## Exercise requirements
Every line of the material that mentions the word "oyunculuk" should be copied out.

= Beginning of Section =

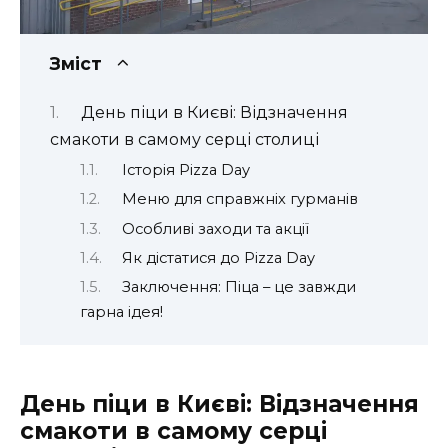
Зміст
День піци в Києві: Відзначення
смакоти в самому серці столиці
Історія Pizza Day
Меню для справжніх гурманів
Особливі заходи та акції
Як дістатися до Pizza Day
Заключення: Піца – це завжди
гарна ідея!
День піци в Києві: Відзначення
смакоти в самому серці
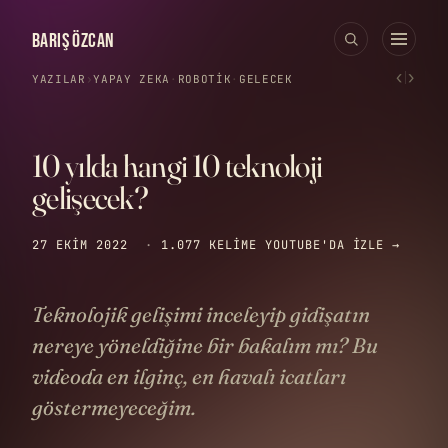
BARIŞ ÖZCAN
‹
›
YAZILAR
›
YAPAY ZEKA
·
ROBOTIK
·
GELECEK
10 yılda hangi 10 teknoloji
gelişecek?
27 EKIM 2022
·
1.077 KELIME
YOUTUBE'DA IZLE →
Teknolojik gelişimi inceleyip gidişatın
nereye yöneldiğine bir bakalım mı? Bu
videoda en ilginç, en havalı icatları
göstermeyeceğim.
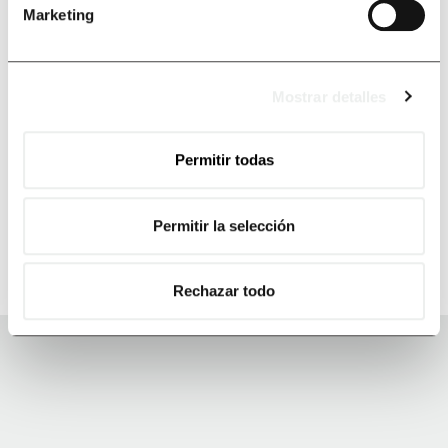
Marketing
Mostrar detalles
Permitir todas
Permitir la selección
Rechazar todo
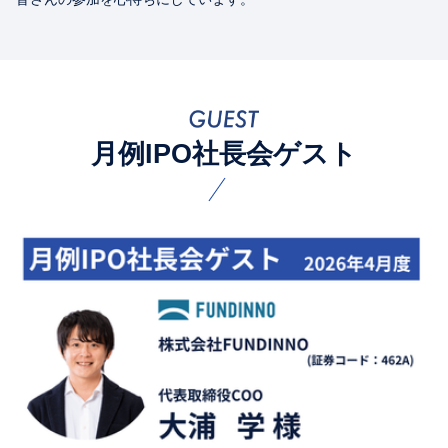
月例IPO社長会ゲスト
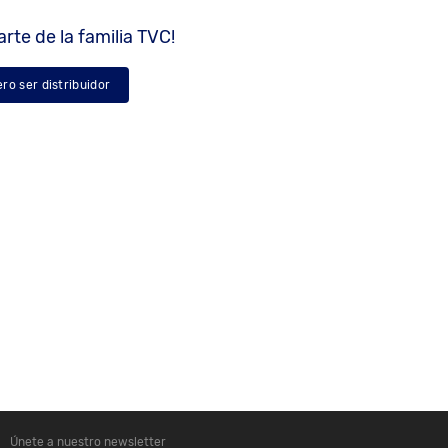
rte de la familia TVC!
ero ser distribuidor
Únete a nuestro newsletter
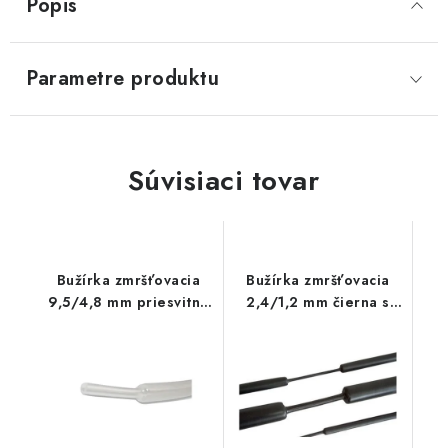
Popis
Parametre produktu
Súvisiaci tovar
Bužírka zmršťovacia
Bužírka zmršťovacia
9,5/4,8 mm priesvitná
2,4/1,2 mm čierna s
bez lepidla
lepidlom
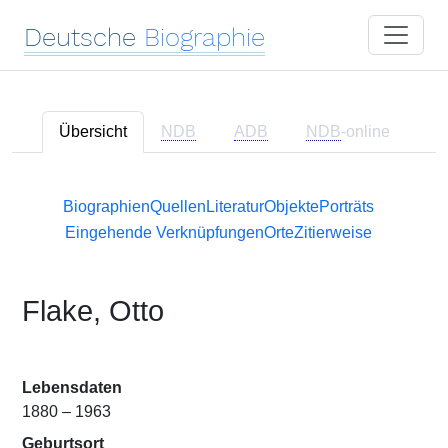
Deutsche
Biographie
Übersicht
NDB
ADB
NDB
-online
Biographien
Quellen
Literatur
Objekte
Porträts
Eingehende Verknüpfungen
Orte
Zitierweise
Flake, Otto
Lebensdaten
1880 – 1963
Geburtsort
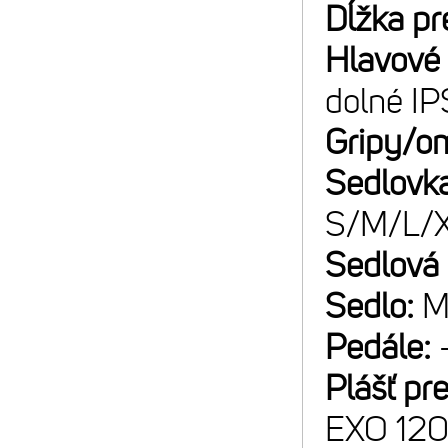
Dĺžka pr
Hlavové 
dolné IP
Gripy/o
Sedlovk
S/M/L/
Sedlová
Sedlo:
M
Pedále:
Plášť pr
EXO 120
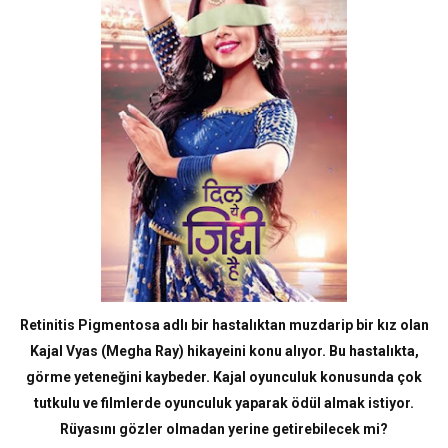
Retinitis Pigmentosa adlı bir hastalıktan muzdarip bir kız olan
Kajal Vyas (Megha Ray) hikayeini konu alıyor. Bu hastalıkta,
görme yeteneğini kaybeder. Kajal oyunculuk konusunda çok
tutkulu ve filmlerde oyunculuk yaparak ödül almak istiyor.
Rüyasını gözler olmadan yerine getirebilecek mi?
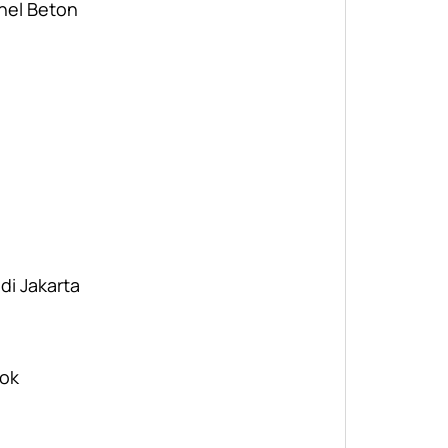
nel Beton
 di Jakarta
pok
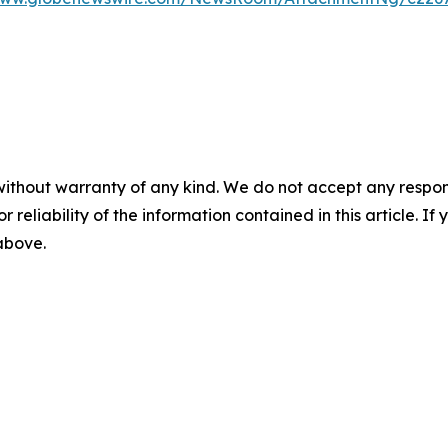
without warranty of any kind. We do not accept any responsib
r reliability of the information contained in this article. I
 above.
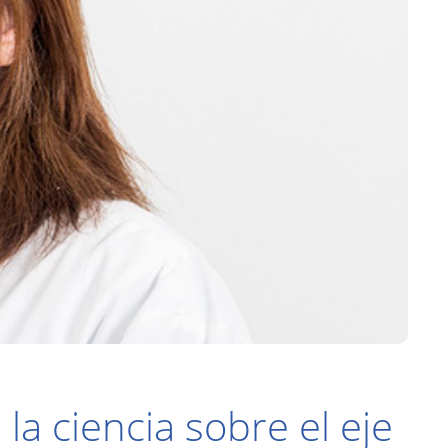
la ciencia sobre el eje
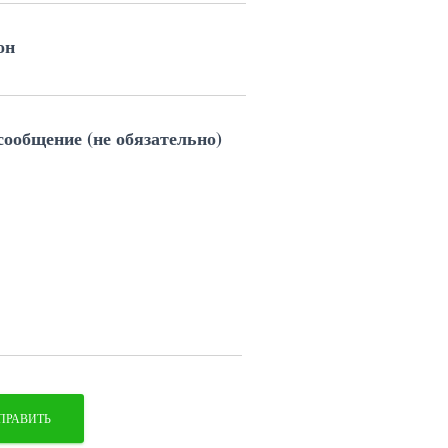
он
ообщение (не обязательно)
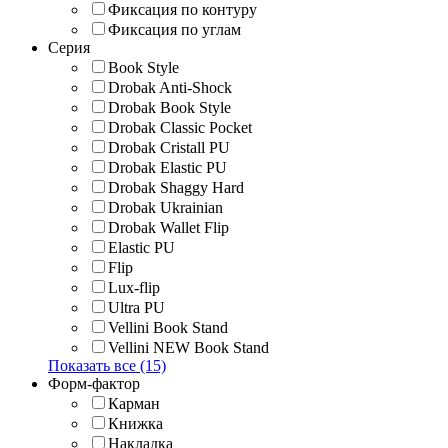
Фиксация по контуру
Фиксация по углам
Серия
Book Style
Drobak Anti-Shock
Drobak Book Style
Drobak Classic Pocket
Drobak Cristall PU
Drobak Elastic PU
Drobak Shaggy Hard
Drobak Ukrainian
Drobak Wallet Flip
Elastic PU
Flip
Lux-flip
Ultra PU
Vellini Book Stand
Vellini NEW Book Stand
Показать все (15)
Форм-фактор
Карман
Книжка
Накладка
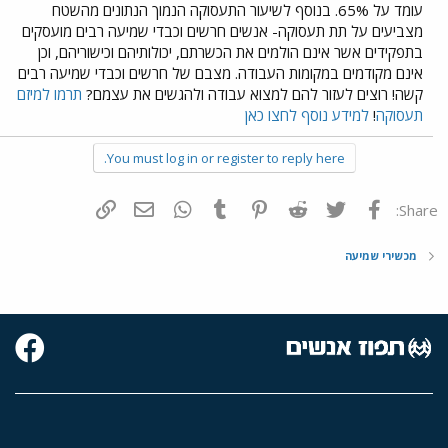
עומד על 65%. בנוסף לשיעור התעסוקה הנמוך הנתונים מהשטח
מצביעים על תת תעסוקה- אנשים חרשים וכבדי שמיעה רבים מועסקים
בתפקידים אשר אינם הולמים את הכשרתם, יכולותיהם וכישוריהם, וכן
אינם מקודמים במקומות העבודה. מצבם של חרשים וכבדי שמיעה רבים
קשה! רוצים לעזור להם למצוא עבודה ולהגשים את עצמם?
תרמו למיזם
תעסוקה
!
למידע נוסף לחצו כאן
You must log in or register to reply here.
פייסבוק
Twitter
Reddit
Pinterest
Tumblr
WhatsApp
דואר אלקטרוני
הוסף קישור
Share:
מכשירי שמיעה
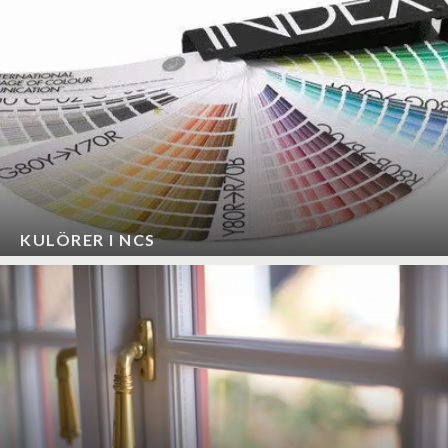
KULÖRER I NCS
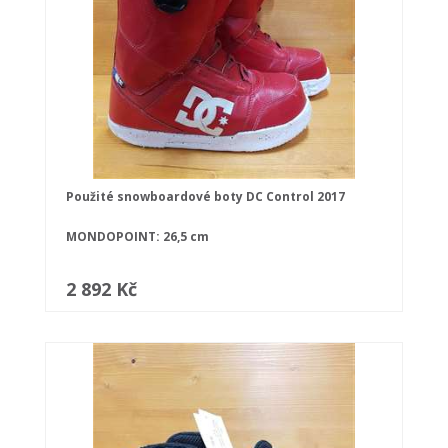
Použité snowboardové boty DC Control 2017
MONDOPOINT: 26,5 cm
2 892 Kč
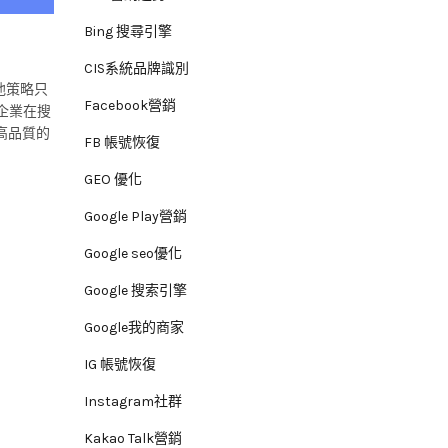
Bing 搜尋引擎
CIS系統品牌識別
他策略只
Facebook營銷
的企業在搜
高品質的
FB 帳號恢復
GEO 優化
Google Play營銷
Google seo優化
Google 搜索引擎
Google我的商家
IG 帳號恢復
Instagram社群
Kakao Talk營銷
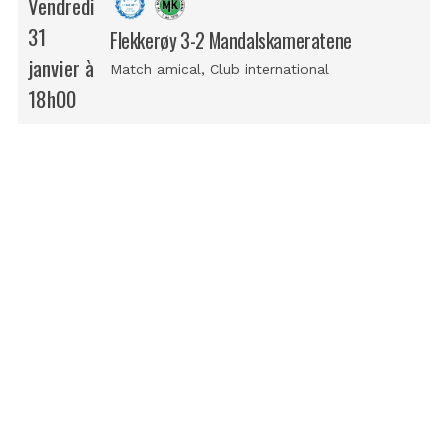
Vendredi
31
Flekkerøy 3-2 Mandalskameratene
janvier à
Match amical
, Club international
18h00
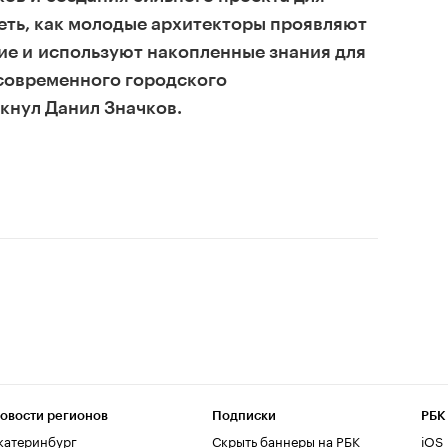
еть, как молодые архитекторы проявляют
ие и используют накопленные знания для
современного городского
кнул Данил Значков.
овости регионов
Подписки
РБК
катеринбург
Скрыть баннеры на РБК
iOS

= End of Section =

## Result below
görme yeteneğini kaybeder. Kajal oyunculuk konusunda çok
tutkulu ve filmlerde oyunculuk yaparak ödül almak istiyor.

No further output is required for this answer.